Bazı anlar vardır elinde iz, yüreğinde yük bırakır.
Bazı anlar vardır gözünde yaş, yüreğinde acı bırakır.
Bazı anlar vardır yüzünde tebessüm, yüreğinde uçan kelebekler bırakır.
Ve bazı anlar vardır kirpiklerine umut, yüreğine aşk kondurur.
Bazen hayata kendimi çok kaptırdığımı düşünüyorum, sürekli benden kaçanlara yetişmek istiyorum, elimde olmayan şeylerde yine kendimi sorumlu tutuyorum. Bazen de hayatı hiç ama hiç umursamıyorum. Güneşin doğuşuyla kalkıyor, batışıyla günü bitiriyorum. Neler olmuş, neler bitmiş merak dahi etmiyorum. Bir günümün bir günümü tutmadığı gibi, içimdeki benle dışarıdaki ben de birbirini tutmuyor. Sürekli bir çatışma hâlinde. Biri ak dese, diğeri kara diyor. Biri yap dese, diğeri yapma diyor. İkisi arasındaki gelgitten dolayı sadece duruyorum. Hangisini dinlesem karar veremiyorum. Sanki biri duygularımla hareket etmemi istiyor, diğeri aklımla. Gerçi duygularımla da hareket etsem aklımla da ikisinin de sonunda pişmanlık yaşıyorum. Yaşadığım bu pişmanlıklar da hayattan soğumamı sağlıyor. Soğudukça sevemiyorum. Sevemedikçe de hissediyorum. Bazı anlarda sadece sessizlik istiyorum.
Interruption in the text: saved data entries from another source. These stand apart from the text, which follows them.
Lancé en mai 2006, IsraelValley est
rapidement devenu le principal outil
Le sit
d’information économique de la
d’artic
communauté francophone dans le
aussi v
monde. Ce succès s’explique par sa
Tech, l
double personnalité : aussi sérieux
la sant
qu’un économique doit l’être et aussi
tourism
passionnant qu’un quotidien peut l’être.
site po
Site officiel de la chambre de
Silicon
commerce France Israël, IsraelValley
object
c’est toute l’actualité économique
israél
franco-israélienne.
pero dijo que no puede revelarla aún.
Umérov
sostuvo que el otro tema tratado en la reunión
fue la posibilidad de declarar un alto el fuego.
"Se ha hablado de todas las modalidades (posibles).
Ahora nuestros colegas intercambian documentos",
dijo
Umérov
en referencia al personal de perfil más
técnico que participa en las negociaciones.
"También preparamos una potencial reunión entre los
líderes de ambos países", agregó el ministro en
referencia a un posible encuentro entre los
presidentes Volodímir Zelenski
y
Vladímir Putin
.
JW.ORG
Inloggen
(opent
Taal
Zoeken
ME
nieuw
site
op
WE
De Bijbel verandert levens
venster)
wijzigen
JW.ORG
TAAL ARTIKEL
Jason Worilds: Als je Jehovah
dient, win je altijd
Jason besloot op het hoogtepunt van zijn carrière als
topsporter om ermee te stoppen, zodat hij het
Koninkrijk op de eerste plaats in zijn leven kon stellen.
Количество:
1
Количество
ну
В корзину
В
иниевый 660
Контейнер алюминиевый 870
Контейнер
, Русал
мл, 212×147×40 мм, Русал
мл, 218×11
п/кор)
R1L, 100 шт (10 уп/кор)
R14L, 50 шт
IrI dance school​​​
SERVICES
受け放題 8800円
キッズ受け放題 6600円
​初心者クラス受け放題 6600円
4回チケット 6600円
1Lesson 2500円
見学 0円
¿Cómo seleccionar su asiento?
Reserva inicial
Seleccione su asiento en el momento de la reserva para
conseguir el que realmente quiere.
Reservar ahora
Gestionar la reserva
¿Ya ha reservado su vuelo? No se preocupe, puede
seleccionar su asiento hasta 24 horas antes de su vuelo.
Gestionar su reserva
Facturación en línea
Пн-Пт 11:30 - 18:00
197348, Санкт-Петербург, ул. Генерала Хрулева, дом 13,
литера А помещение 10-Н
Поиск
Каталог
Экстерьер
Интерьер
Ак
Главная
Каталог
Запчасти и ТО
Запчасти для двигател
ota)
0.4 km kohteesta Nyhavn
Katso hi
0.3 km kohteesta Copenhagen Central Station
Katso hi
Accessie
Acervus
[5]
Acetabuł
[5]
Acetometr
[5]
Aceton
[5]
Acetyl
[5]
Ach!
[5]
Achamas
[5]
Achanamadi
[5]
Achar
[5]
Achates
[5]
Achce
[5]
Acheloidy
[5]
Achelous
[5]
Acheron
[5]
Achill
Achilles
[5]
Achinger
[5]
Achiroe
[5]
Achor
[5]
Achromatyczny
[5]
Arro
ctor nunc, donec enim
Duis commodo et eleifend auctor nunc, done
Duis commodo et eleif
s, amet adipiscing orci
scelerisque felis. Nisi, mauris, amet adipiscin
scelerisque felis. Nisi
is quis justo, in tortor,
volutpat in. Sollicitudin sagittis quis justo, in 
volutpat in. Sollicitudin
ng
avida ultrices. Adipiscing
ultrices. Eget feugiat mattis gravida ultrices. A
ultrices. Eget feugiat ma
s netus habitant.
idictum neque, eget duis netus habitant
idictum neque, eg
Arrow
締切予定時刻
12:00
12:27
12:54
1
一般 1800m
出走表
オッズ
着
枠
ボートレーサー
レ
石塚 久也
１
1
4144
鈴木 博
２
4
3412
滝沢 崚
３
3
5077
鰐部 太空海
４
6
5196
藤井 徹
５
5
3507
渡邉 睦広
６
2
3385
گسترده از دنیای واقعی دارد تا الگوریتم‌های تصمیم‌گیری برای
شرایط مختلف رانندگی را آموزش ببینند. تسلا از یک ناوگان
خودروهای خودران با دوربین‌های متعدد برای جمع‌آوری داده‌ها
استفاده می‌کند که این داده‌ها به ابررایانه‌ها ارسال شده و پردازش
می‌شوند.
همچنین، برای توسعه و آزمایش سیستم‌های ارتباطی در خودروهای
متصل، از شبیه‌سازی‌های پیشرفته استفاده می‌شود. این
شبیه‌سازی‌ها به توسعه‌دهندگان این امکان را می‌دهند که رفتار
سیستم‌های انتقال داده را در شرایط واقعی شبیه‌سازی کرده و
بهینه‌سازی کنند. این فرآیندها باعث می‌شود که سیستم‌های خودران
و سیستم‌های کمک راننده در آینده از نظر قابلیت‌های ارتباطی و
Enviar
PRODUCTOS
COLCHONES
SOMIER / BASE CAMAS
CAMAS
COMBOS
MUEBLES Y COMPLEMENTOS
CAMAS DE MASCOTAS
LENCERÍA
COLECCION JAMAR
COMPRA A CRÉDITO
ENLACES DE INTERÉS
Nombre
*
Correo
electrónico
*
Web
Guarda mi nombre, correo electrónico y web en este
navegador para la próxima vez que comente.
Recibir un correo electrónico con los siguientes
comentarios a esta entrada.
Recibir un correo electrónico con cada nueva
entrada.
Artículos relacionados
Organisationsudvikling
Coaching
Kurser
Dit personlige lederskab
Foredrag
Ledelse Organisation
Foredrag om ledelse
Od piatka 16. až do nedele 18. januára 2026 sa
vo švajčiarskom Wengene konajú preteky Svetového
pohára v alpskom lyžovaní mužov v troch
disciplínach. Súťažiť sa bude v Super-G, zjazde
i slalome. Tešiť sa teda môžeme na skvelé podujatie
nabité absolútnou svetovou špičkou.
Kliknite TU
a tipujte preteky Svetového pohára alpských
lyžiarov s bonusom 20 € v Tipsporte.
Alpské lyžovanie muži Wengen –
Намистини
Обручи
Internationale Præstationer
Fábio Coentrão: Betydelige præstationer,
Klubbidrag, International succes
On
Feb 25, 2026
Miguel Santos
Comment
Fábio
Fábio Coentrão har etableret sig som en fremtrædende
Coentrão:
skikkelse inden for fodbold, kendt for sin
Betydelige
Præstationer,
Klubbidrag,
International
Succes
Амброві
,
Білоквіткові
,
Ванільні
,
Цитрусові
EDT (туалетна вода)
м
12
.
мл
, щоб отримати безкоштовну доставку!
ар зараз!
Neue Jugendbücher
Bazen çok müzik dinliyorum. İçimdekileri adlandıramadığım için yardım istiyorum. Takıyorum kulaklığı, açıyorum son sesi ve kapıyorum gözlerimi. Anlamaya çalışıyorum sözleri. Hissedilenleri hissetmek, yaşanmışlıkları anlamak, yaşanamamışları bilmek istiyorum. Bilip yaşamak…
Bazen bisiklet sürüyorum saatlerce, bacaklarım ağrıyana kadar, yol bitene kadar, gece çökene kadar. Rüzgârın yüzüme bıraktığı izi kalbime aktarmak istiyorum. Rüzgârın kulağıma fısıldadığı sözleri aklıma kazımak… Yol bitince, bacağımdaki ağrı geçince, gece de çökünce başlıyorum yeniden düşünmeye. Böyle anlarda işte, böyle anlarda sarılmak istiyorum birine. Yüzüne tebessüm, yüreğine uçan kelebekler bırakmak. Böyle anlarda işte, böyle anlarda kirpiklerine umut, yüreğine aşk kondurmak.
Bazen de susuyorum sadece. İstiyorum ki tek kelime kurmadan anlaşmak, anlaşılmak. Evden çıkmıyorum. Çiçekleri suluyorum, onlarla konuşuyorum. Güneşi seveni dolaştırıyorum balkonun bir ucundan diğer ucana. Bir demlik çay demliyorum, içemeyeceğimi bildiğim hâlde. Kaynayınca çıkan dumanı seyrediyorum. Nasıl şekil alışını, nasıl havalanışını, nasıl gidişini… Bir de kurabiye yapıyorum yanına, çayı tek başına içemeyen tayfanın bir üyesi olarak. Mutfakta kokan kurabiye ve çay kokusu sarıyor etrafımı. Bir susuş diyorum, işte böyle kokmalı.
Böyle anlarda işte, böyle anlarda sevmek istiyorum yeniden. Yeniden başlamak, yeniden anlamak, yeniden dinlemek. Yeniden.